***** EXCERTO DO TEXTO *****
O novo Estatuto da Criança e do Adolescente, aprovado pela Assembleia Nacional já publicado no Boletim Oficial esta quarta-feira, 22, prevê a continuidade de medidas de proteção estatal até aos 25 anos para jovens em processo de formação.
O diploma estabelece que o acompanhamento pode prolongar-se até aos 21 anos quando iniciado antes da maioridade, podendo estender-se até aos 25 anos nos casos em que os jovens estejam inseridos em percursos educativos ou de formação profissional com vista à sua autonomização.
Entre as medidas previstas, o estatuto reforça mecanismos de apoio psicológico, prevenção e acompanhamento de crianças e adolescentes vítimas de violência ou bullying, bem como a responsabilidade do Estado no acolhimento de menores em situação de rua.
O novo enquadramento legal substitui o anterior estatuto, em vigor há mais de uma década, e introduz alterações ao Código Penal de Cabo Verde, agravando as penas para o incumprimento do pagamento de pensão de alimentos.
***** MATERIAL RECOLHIDO *****
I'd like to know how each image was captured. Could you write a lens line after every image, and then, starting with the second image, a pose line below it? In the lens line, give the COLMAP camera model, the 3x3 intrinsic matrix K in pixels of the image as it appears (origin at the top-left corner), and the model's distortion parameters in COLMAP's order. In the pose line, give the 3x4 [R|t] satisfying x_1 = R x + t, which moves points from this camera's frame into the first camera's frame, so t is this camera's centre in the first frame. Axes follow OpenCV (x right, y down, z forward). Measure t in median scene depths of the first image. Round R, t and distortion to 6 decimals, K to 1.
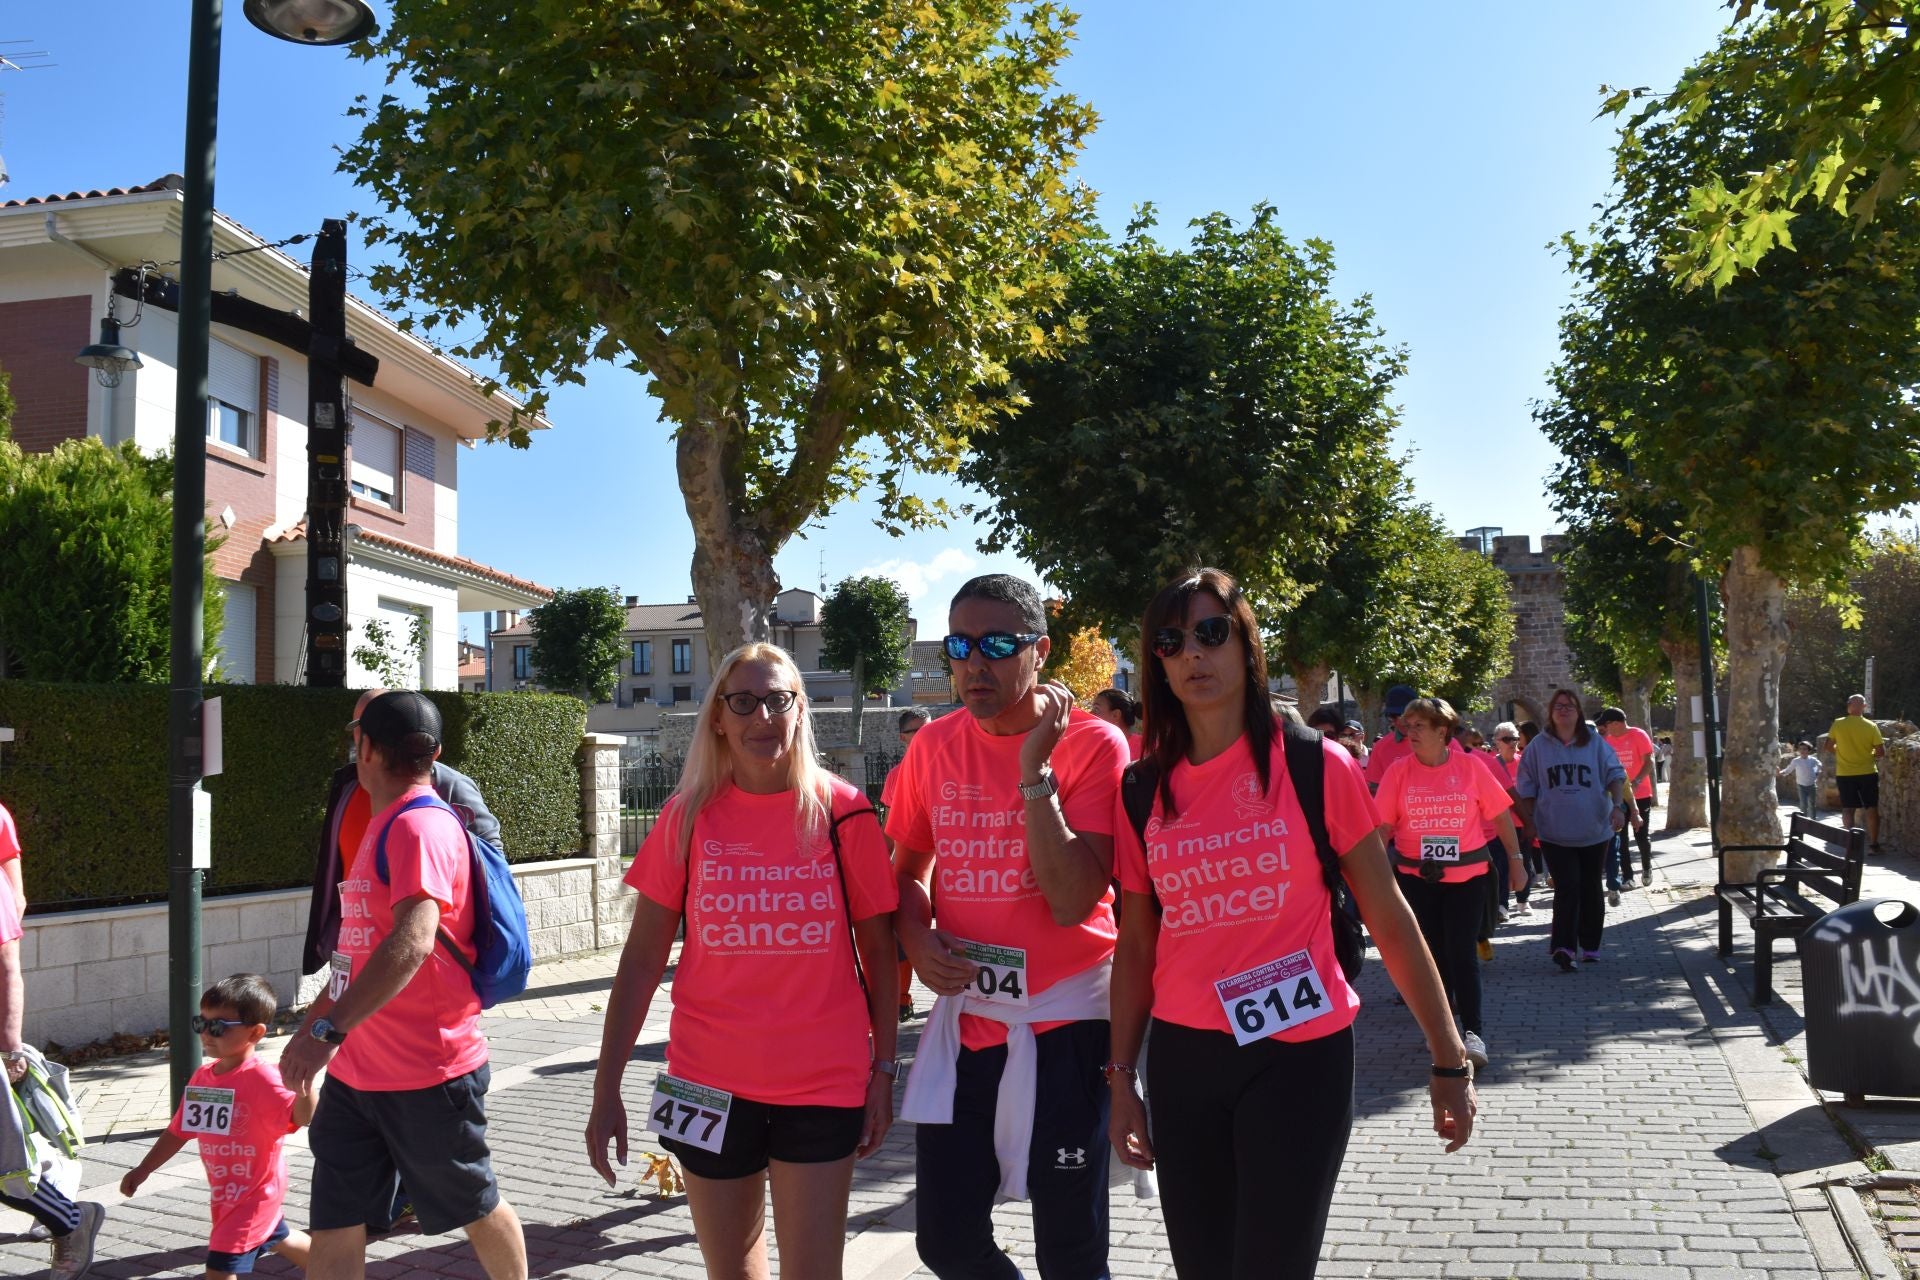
lens RADIAL K [[1508.6, 0, 951.8], [0, 1508.6, 633.6], [0, 0, 1]] dist [-0.097943, 0.025867]
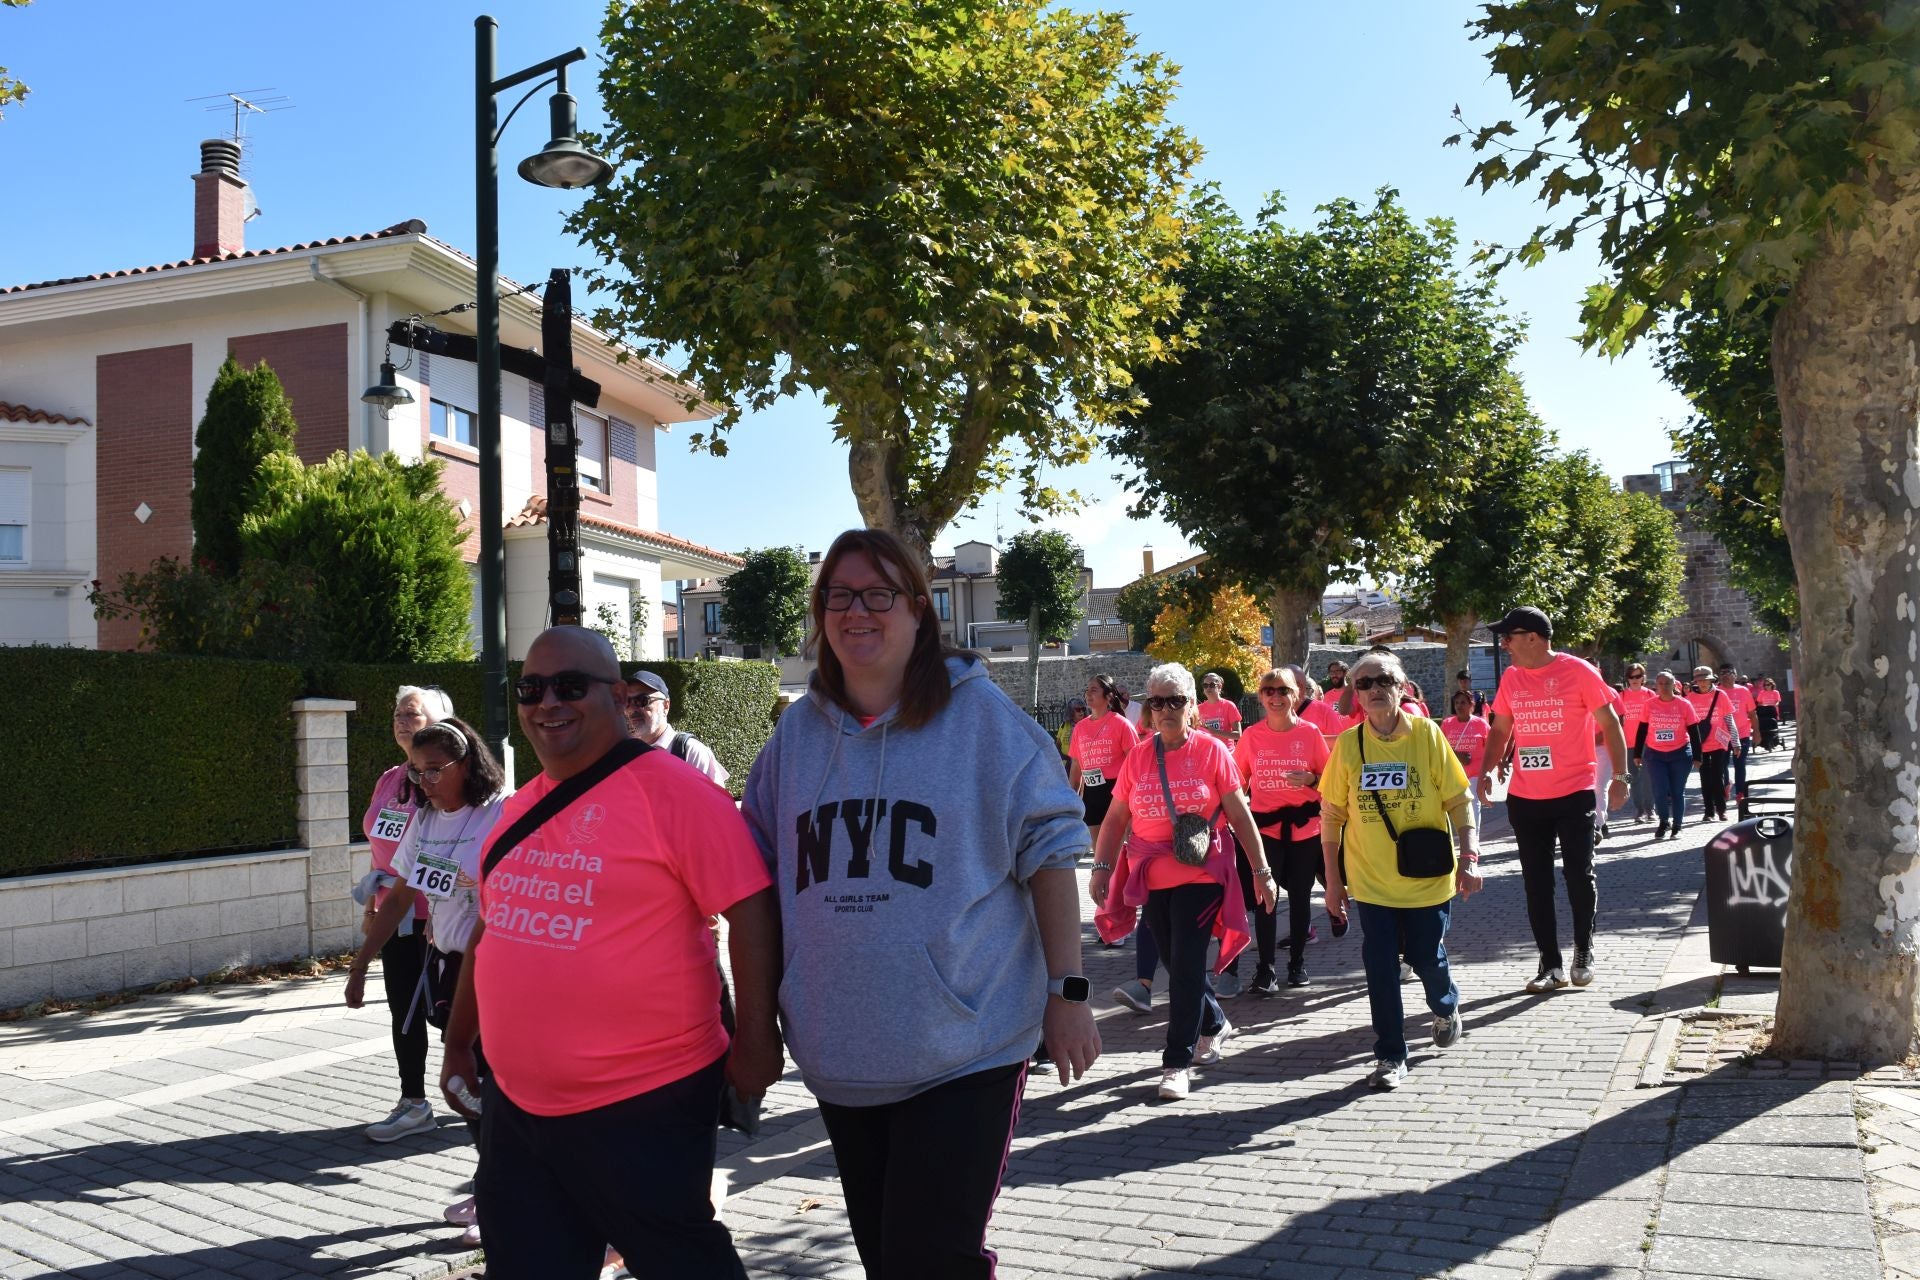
lens RADIAL K [[1593.1, 0, 954.4], [0, 1593.1, 632.4], [0, 0, 1]] dist [-0.093770, 0.025237]
pose [[0.992187, -0.017758, -0.123489, 0.046983], [0.022493, 0.999060, 0.037055, -0.023676], [0.122715, -0.039543, 0.991654, -0.219702]]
*****
DESCRIÇÃO DO EXERCÍCIO: Escreva a continuação da notícia sobre o novo Estatuto da Criança e do Adolescente, começando logo após a última frase.

RESPOSTA ABAIXO:
O diploma cria ainda novas estruturas de acompanhamento e coordenação, como o Conselho Nacional de Defesa dos Direitos da Criança e do Adolescente, o Observatório da Criança e do Adolescente e os comités municipais, com o objetivo de reforçar as políticas públicas na área da infância.
Outra das inovações é a introdução do regime de apadrinhamento civil, que visa oferecer alternativas de acolhimento a crianças e jovens em situação de risco, a fim de promover a sua integração em ambiente familiar.